The chronicle describes how the king hears the noise of armed men outside the door of his bedchamber; he locks the door and unsuccessfully attempts to break through the windows. With metal tongs from the fireplace he breaks open the wooden floor of the privy and finds himself in the stone passage through which the privy drains. The only way out is the hole through which the privy can be emptied, but this very hole he had ordered closed up three days before to stop his tennis balls from rolling into it. The conspirators break down the door, and one of them threatens to kill the queen, Joan Beaufort, Queen of Scots, but is stopped by a son of Sir Robert Graham. When he is discovered, two men go down but the king defeats them, though unarmed; finally Graham descends into the privy and, refusing to let the king have a confessor, stabs him through the body. Graham is overcome by emotion and kills the king, with the help of the other two men, only after being threatened by the other conspirators. They try to find and kill the queen, but she has escaped and alerted the king's retinue, which pursues the conspirators who manage to escape.

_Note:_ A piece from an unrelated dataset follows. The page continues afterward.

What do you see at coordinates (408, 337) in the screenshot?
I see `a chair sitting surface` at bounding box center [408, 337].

The rest of the account relates in a very detailed fashion how the murderers were tortured and executed. They are found within a month. Robert Stewart, Master of Atholl and Christopher Chambers are tortured in Edinburgh by being bound on crosses, having their flesh pulled from their bodies with tongs, being dragged by horses, hung up for all to see, decapitated with a rusty axe, and finally quartered. Their heads were displayed on a city gate. Walter Stewart, Earl of Atholl, was given a paper crown with "TRAITOUR, TRAITOUR, TRAITOUR" written on it. He was given confession; he denied being part of the assassination, though he said he knew of it. He was also beheaded, and his head, now crowned with an iron crown, was put on a pole in the centre of Edinburgh.

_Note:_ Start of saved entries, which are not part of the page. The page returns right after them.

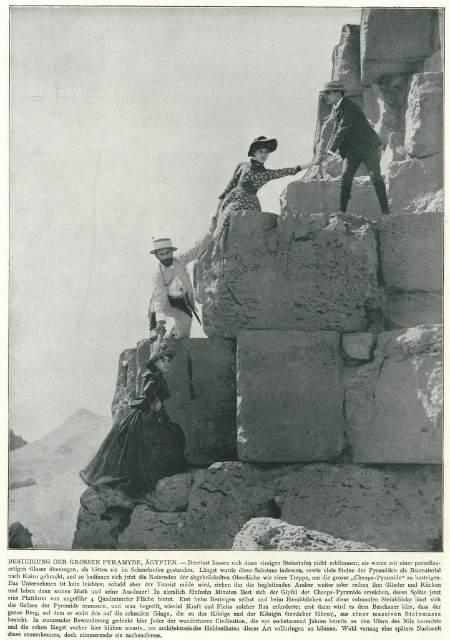
Consider the image. Does matte black dress at lower left have a lesser height compared to white matte hat at center?

In fact, matte black dress at lower left may be taller than white matte hat at center.

Does matte black dress at lower left have a greater height compared to white matte hat at center?

Correct, matte black dress at lower left is much taller as white matte hat at center.

Is point (143, 388) positioned after point (149, 326)?

No, (143, 388) is in front of (149, 326).

Locate an element on the screen. matte black dress at lower left is located at coordinates (140, 436).

Is white matte hat at center to the right of dotted fabric dress at center from the viewer's perspective?

In fact, white matte hat at center is to the left of dotted fabric dress at center.

Is white matte hat at center bigger than dotted fabric dress at center?

No.

Between point (172, 289) and point (224, 227), which one is positioned in front?

Point (224, 227) is more forward.

Identify the location of white matte hat at center. (174, 288).

Who is positioned more to the left, light brown leather hat at upper center or white matte hat at center?

From the viewer's perspective, white matte hat at center appears more on the left side.

Does light brown leather hat at upper center appear on the left side of white matte hat at center?

In fact, light brown leather hat at upper center is to the right of white matte hat at center.

You are a GUI agent. You are given a task and a screenshot of the screen. Output one action in this format:
    pyautogui.click(x=<x>, y=<y>)
    Task: Click on the light brown leather hat at upper center
    
    Given the screenshot: What is the action you would take?
    pyautogui.click(x=351, y=145)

The torture and death of Graham in Stirling takes up six pages in the manuscript. "A mane of grete hart and manhode", he is defiant until the end and denounces his accusers. He is then hoisted onto a cart on which a tree is placed, and his hand is nailed to the tree with the very knife he used to kill the king. The executioner is ordered to cut off that hand with the same knife, and then he is drawn through the streets naked and tortured with iron instruments. He continues to defy his tormentors; they take pity on him and throw him back in jail, while more conspirators are drawn and quartered. Graham is retrieved from jail and taken to the execution site, where his son is disemboweled and beheaded before his eyes, after which he himself has his heart and then his bowels torn out.

==Audience==
Shirley operated mostly in literary circles, perhaps an unlikely audience for the non-literary chronicle. Archibald Duncan thought it was clearly a "sadistic handbill, since it dwells so lovingly on the details of the executions of James's murderers", but Matheson identifies Richard Beauchamp, 13th Earl of Warwick, and Henry VI of England as possible recipients of BL Add. 5467 and thinks, considering the context of BL Add. 38690 and its political and historical texts, that there were more precise political purposes at play.

The possible owner of BL Add. 38690, according to Matheson, was likely a member of the Privy Council, and singles out two possibilities, both men who were active participants in the Wars of the Roses. First of all, the council's interest in MS Add. 38690 is suggested by the two texts that pertain to the release, after 25 years of captivity, of Charles, Duke of Orléans in 1440. The arguments presented for and against his release are similar to those brought up during the captivity of James I of Scotland. Matheson finds two members of the Council who may have had great interests in the documentation of those cases, as well as the two documents later in the manuscript, written in a different hand: the first a defense by Richard of York, 3rd Duke of York, for his claim to the throne (also entered in the Rolls of Parliament), the second the agreement between York and Henry VI of October 1460 that made York's descendants heirs to the English throne. These two possible owners of BL Add. 38690 are John Stourton, 1st Baron Stourton, and Richard Neville, 5th Earl of Salisbury.